Don't forget the safety glasses when cleaning your guns either. I got my reminder when some Gun Scrubber sprayed right back into my eye. It was very painfull and a bit scary. I always keep a pair of wrap-around safety glasses in my cleaning kit since then.
Off topic:
Your not running 40 S&W proof loads in your Glock, I hope? You don't have much room to play with when it comes to that caliber and handgun combination. Please be careful.
Cheers
JohnKSa
March 10, 2006, 01:02 AM
I've had an empty come back and ruin a pair of shooting glasses. Sometimes I think about what it would have done to my dominant eye if it hadn't put a deep crescent shaped gouge in the lens of my shooting glasses instead.
The glasses were toast since the gouge was directly over my eye. It would have been ugly if I had forgotten to put them on.

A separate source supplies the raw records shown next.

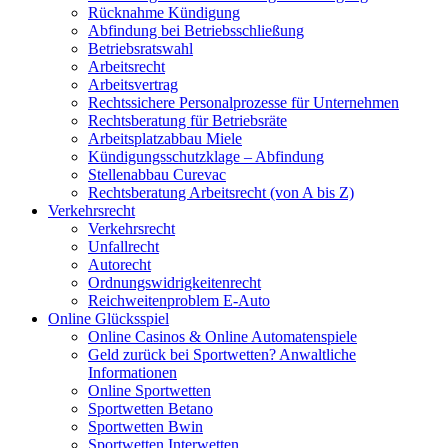
Rücknahme Kündigung
Abfindung bei Betriebsschließung
Betriebsratswahl
Arbeitsrecht
Arbeitsvertrag
Rechtssichere Personalprozesse für Unternehmen
Rechtsberatung für Betriebsräte
Arbeitsplatzabbau Miele
Kündigungsschutzklage – Abfindung
Stellenabbau Curevac
Rechtsberatung Arbeitsrecht (von A bis Z)
Verkehrsrecht
Verkehrsrecht
Unfallrecht
Autorecht
Ordnungswidrigkeitenrecht
Reichweitenproblem E-Auto
Online Glücksspiel
Online Casinos & Online Automatenspiele
Geld zurück bei Sportwetten? Anwaltliche
Informationen
Online Sportwetten
Sportwetten Betano
Sportwetten Bwin
Sportwetten Interwetten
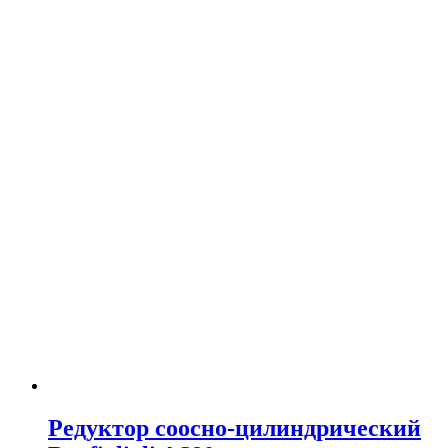
Редуктор соосно-цилиндрический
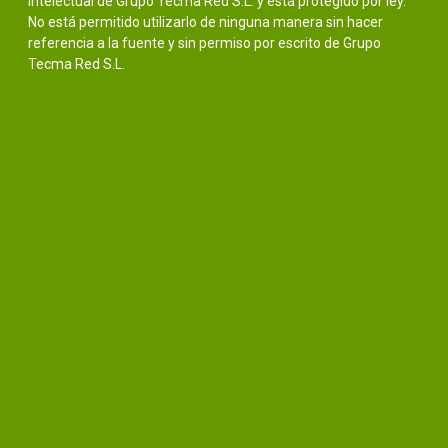
intelectual de Grupo Tecma Red S.L. y está protegido por ley.
No está permitido utilizarlo de ninguna manera sin hacer
referencia a la fuente y sin permiso por escrito de Grupo
Tecma Red S.L.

I wear them while cleaning too--back when I was wearing hard contacts, I actually had a small piece of something bounce off a contact. Very weird feeling, that.
dakotasin
March 10, 2006, 01:21 AM
rex- no, when i say i am 'proofing' a load, it means i have already tested it for accuracy and function, and i am coming back to it on different days under different conditions to see if all is as expected. i do this after i have gone thru load development, and have 2 or 3 loads that shot exceptionally accurate, so i pit them head-to-head on different days/conditions to see what my final load is.
Rexrider
March 10, 2006, 01:54 AM
dakotasin,
I got ya. Sorry about that. I am not a reloader and misunderstood the terminology/context of what you were doing.